Though a full-bore cyberattack continues to keep top United States defense officials awake at night, there’s another, more pressing threat: cyberespionage. On Tuesday, cybersecurity firm CrowdStrike announced that it had successfully repelled two independent Russian hacking organizations — dubbed Cozy Bear and Fancy Bear — both of which had infiltrated the Democratic National Committee’s networks. Reports suggest that the hackers were on the hunt for information on Donald Trump, but the infiltration goes deeper than that.
Cozy Bear and Fancy Bear, despite their cutesy monikers, are all business. CrowdStrike’s detailed account of the hack reads like an awed, indignant hymn: “our team considers them some of the best adversaries… Their tradecraft is superb.” These two groups know very well both how to gain access and how to cover their tracks. They found their way into the vault and settled in as if to hibernate so as to remain undetected. Cozy Bear was inside for over a year, whereas Fancy Bear gained access more recently. CrowdStrike suspects that both were working independently — in other words, not cooperatively — for separate Russian intelligence agencies.
Both groups maintained network access. The DNC claims that the hackers were not interested in financial or personal information — they wanted dirt on Hillary Clinton and Donald Trump. Back in April, the DNC information technology team at last realized that there’d been a breach; they brought in CrowdStrike, which then installed software to detect illicit access. Until that point, the Washington Post reports, the hackers were surveilling several dozen of the research staff’s computers each day. And stealing files. And researching Clinton and Trump.
The fact that these Russian hackers had access to private U.S. government computer networks is not altogether surprising. We should assume that, even now, many hackers still have access to government networks. Many more bears are lurking in the woods.
Former Pentagon cybersecurity expert and Efflux Systems CEO Mike McNerney tells Inverse that cyber espionage is a much more pressing issue than cyberwarfare. With espionage, our adversaries have both the capability to carry out and maintain such attacks and the motivation to do so.

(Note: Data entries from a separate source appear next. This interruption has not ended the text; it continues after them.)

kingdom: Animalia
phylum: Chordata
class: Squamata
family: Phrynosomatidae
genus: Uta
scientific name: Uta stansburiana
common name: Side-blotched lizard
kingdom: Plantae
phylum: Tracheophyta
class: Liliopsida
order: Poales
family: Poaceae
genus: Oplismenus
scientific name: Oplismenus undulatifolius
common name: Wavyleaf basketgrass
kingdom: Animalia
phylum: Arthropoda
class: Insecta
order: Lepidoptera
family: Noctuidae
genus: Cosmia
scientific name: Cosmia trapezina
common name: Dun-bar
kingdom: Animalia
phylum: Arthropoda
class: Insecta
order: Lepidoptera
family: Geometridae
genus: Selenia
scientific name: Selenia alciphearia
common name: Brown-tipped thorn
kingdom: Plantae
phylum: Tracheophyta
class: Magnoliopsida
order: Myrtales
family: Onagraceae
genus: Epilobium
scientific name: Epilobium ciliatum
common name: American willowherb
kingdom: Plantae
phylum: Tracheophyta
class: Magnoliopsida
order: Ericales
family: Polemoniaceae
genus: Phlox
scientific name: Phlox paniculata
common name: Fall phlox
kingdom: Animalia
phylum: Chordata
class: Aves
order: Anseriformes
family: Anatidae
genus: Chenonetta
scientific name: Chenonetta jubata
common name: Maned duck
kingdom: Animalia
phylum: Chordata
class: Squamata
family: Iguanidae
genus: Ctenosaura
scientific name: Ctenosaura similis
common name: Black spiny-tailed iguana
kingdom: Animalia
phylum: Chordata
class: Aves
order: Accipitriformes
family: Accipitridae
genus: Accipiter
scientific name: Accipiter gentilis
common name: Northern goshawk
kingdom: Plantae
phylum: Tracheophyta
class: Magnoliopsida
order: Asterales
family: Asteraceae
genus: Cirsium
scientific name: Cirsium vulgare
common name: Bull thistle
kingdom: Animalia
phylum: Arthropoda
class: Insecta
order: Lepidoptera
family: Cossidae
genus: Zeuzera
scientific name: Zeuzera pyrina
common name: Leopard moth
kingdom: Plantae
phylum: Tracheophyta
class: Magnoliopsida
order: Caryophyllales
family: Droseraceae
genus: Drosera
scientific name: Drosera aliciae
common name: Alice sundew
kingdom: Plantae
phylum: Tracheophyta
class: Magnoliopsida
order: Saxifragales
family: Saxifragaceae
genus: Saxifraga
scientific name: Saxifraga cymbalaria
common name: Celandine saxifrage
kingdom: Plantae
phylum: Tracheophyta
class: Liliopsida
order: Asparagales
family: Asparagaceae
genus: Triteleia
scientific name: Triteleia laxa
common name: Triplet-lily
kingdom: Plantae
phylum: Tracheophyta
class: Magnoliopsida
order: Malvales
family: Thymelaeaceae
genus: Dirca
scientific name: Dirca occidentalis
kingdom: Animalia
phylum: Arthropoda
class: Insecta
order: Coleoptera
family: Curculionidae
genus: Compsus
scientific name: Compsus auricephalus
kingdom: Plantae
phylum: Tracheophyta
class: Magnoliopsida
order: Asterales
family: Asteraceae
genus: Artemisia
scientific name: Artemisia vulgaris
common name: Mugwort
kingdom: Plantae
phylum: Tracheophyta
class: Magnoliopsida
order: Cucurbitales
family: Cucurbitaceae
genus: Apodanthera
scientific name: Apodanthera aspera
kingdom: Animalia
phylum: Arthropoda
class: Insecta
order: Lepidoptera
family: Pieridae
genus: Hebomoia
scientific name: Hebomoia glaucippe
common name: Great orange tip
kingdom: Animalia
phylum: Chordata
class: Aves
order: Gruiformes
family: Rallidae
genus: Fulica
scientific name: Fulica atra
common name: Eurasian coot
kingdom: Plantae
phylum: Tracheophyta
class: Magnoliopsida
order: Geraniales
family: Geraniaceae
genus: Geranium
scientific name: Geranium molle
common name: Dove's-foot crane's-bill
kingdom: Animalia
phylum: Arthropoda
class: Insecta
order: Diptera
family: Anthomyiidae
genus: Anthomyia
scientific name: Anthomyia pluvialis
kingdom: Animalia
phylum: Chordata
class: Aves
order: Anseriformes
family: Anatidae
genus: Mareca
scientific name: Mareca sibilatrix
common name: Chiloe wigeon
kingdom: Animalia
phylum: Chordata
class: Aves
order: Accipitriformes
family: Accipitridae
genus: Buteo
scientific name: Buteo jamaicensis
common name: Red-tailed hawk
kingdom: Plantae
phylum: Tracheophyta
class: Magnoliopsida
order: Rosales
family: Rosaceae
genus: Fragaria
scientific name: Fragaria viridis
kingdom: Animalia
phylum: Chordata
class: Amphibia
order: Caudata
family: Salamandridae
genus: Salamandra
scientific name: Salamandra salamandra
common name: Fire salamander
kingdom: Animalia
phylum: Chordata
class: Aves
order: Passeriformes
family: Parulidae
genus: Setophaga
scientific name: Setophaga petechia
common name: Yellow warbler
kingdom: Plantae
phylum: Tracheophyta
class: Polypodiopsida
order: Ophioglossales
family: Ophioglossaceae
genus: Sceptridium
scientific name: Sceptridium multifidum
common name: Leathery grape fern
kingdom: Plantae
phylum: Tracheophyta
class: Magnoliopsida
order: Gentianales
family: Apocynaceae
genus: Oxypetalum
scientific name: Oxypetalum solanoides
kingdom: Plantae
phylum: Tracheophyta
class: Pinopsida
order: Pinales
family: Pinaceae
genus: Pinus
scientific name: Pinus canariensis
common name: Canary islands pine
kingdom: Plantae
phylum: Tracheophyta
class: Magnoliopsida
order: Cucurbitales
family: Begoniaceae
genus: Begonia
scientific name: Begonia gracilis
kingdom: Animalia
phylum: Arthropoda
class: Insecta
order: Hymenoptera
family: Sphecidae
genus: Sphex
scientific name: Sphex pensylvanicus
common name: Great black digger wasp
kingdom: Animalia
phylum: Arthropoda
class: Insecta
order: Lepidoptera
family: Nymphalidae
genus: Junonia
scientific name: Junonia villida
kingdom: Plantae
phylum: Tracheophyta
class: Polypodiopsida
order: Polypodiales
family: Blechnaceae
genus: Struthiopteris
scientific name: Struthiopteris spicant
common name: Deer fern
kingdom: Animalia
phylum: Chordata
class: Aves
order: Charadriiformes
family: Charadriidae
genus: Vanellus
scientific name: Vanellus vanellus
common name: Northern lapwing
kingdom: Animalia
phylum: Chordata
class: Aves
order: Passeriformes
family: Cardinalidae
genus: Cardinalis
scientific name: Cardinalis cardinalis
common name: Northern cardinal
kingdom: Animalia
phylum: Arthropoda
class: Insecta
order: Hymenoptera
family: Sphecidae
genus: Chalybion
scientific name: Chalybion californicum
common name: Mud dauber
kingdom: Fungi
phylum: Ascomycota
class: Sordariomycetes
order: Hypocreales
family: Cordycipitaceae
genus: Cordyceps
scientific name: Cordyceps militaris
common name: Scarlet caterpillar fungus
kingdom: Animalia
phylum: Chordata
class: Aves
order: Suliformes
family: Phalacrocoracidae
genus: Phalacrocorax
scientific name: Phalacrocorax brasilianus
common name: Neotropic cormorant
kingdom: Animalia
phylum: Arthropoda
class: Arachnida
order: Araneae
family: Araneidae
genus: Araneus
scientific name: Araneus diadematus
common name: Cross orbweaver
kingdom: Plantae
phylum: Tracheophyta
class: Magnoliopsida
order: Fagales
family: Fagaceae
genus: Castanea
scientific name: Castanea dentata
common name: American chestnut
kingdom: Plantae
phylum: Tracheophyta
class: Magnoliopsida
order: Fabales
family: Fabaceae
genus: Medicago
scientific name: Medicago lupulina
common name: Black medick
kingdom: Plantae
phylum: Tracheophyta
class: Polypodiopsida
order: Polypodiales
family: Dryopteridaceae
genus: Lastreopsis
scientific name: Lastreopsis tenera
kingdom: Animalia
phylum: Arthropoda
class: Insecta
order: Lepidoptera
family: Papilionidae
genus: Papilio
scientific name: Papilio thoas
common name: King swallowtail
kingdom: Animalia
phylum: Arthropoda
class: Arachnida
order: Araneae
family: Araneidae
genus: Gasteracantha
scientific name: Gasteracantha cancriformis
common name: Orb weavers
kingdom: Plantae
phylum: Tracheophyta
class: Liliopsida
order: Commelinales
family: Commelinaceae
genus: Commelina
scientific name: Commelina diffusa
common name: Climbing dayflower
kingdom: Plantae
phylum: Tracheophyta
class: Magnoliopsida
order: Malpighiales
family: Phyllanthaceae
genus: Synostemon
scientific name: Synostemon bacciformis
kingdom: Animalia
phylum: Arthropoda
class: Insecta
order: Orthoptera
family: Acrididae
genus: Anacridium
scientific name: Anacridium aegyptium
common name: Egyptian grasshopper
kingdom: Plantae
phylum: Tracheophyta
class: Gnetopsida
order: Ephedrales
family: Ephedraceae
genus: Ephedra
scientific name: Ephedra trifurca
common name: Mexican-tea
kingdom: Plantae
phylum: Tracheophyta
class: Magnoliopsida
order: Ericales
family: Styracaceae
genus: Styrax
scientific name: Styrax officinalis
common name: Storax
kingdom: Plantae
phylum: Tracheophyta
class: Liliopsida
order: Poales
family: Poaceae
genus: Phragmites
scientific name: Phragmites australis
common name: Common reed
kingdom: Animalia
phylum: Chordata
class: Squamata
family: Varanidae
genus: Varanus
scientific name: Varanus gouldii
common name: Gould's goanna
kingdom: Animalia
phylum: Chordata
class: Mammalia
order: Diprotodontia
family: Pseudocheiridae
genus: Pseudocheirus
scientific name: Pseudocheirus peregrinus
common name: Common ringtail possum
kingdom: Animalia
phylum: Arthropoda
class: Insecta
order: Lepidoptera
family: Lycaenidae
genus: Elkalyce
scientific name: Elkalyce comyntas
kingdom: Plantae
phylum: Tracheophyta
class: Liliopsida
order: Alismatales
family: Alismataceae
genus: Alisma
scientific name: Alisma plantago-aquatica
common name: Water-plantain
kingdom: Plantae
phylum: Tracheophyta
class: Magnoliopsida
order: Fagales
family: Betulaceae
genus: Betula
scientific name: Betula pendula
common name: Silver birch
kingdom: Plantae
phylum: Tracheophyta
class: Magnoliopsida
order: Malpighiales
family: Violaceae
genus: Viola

“Everybody’s coming in all the time trying to steal trade secrets, trying to get some kind of an edge — no doubt about that,” McNerney says. “I’m very worried about that. I think the answers to that are a lot less clear. Protecting critical infrastructure is fairly clear: it’s about technological standards, cyber hygiene, some form of common-sense regulation, and deterrence and national policy.” But sneak attacks like this one are “a lot harder to solve.”
And, for now, it’s less clear what, if anything, our government should do as retribution. “When does that, if ever, rise to the level of national calamity? There are people that are angry enough about that that they could consider it a hostile act. What does that engender in response?”